(Expected or acceptable) (number or rate) of disk failures

Rising Star

We are living high rates of disk failures on datanodes recently.

Some of failures are logical (file system on some of disks become read-only) and some of them are physical (hardware error leds blink red on servers). They became frequent recently.

Saying frequent, in last two weeks we lived 4 disk errors of which two were hardware errors. Our cluster has 9 datanodes and each has 6TiBs of 14 disks. They run on CentOS 7.2.1511

We have lived 5 physical hardware problems in 7 months since the initial start of the cluster.

What I would like to learn is, is that number of failures acceptable? Does the number / rate match your experiences?
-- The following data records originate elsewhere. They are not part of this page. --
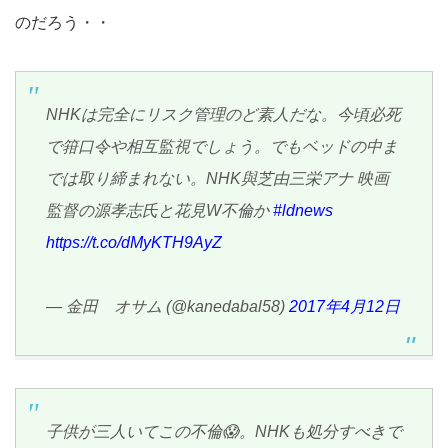
のだろう・・
NHKは完全にリスク管理のど素人だな。今頃必死
で箝口令や相互監視でしょう。でもベッドの中ま
では取り締まれない。NHK與芝由三栄アナ 映画
監督の源孝志氏と花見W不倫か
#ldnews
https://t.co/dMyKTH9AyZ
— 金田 オサム (@kanedabal58)
2017年4月12日
子供が三人いてこの不倫😱。NHKも処分すべきで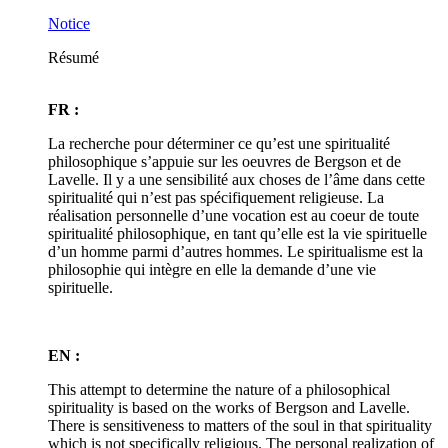
Notice
Résumé
FR :
La recherche pour déterminer ce qu’est une spiritualité
philosophique s’appuie sur les oeuvres de Bergson et de
Lavelle. Il y a une sensibilité aux choses de l’âme dans cette
spiritualité qui n’est pas spécifiquement religieuse. La
réalisation personnelle d’une vocation est au coeur de toute
spiritualité philosophique, en tant qu’elle est la vie spirituelle
d’un homme parmi d’autres hommes. Le spiritualisme est la
philosophie qui intègre en elle la demande d’une vie
spirituelle.
EN :
This attempt to determine the nature of a philosophical
spirituality is based on the works of Bergson and Lavelle.
There is sensitiveness to matters of the soul in that spirituality
which is not specifically religious. The personal realization of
PS: We have a file system block size of 4096 bytes. Is this number low for our disks in this size? Thanks in advance...


Rising Star

Does anyone have comment for this?

Hi @Sedat Kestepe,

HDD reliability is measured as AFR (annualized failure rate) - the probability a hard disk will fail in a given year. AFR varies with manufacturer, model number and operating conditions. Here is one publicly available report about disk AFRs:

There is one obvious bad batch in that report with 33% AFR. For the rest it varies from 0 - 3%. Your hardware vendor should be able to provide you with the expected AFR. If your observed failure rate is higher than expected you may have a bad batch of hardware and should check with your vendor. Burn-in testing can help weed out bad hardware early on.

Rising Star

@Arpit Agarwal have you faced (or heard) about logical errors I mentioned? For this case we unmount and mount the problematic partition then we can go on.